Fictions de famille (5) – Idfolles

Fictions de famille (5)

J’entends mes enfants sauter sur le lit de leur arrière grand-mère. Je leur dit de se calmer un peu mais elle, elle sourit. Elle ne parle plus mais elle semble contente de voir les enfants. Nous avons allumé la télé où des ados américains reçoivent leurs prix de fin d’année. Tout est à sa place. Dans le téléfilm, il y a une chanson folk à la mode. Je le répète : tout est à sa place.

Ici aussi. Hier matin je disais à ma femme : “tu sais à vingt ans j’ai eu le choix entre quitter la terre dans un moment hors espace-temps mais j’ai prétendu que je n’avais pas fini ma vie sur terre.

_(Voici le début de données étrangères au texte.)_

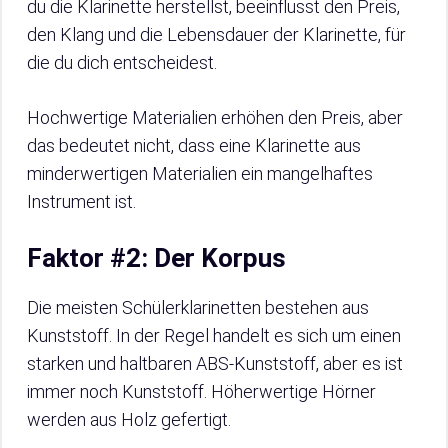
du die Klarinette herstellst, beeinflusst den Preis,
den Klang und die Lebensdauer der Klarinette, für
die du dich entscheidest.
Hochwertige Materialien erhöhen den Preis, aber
das bedeutet nicht, dass eine Klarinette aus
minderwertigen Materialien ein mangelhaftes
Instrument ist.
Faktor #2: Der Korpus
Die meisten Schülerklarinetten bestehen aus
Kunststoff. In der Regel handelt es sich um einen
starken und haltbaren ABS-Kunststoff, aber es ist
immer noch Kunststoff. Höherwertige Hörner
werden aus Holz gefertigt.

J’aurais peut-être du ne pas faire ce choix” Alors elle m’a répondu : “Alors tu regrettes tes enfants ?” Alors j’ai compris que j’ai en fait bien fait de ne pas renoncer au monde : “Non je ne regrette rien et surtout pas toi !” Mais je sais que je ne changerai pas le monde, que si j’ai voulu revenir à la vie dans ce but là, je dois faire une croix dessus.

La vie m’a réservé cette simple leçon : Le jugement revient à elle seule. C’est Elle qui juge de l’équilibre complexe et si nous essayons de lutter contre, si nous essayons de la mener sur un certain sentier, c’est à Elle seule que revient la décision, le jugement.

C’est une leçon d’humilité.

Je ressens un grand calme et si je ne sais pourquoi je connais ce grand calme, si mon esprit est ainsi au repos, si je ne cherche plus des équations, je vis, je vis et le reste importe peu car il m’échappera toujours. Je ne fais rien pour activer mon cerveau, depuis longtemps déjà je vis avec mes acquis d’étude.

Hier soir j’étais devant la télé, devant un feuilleton américain, un de ces feuilletons dont les épisodes se suivent et dont l’histoire ne finit jamais. Je décide d’aller enfin me coucher. Je bois un verre d’eau. Là je vais vous décrire un événement que je n’explique pas et qui se répète souvent : une larme a coulée sur ma joue. Alors j’imagine que c’est mon père qui d’outre-tombe verse une larme pour son fils à la dérive.

“A la dérive”, est-ce encore un mot grandiloquent pour en cacher un autre ? Quand j’écris “je suis calme” c’est que je me laisse porter, porter par les événement et que ma volonté, elle, ne s’exprime pas. Faute de volonté, faute d’effort, je subis les éléments, je suis à la dérive. Je sais bien que je ne devrais pas écrire celà, que je ne devrais pas le publier. Je devrais faire un footing, je devrais passer l’aspirateur. Faire quelqu’effort physique puisque l’effort intellectuel je le refuse. Je devrais, je devrais… Mais je ne fais rien.

Quel est ce mot caché derrière cette écriture, à vous de le découvrir, si ce n’ai déjà fait.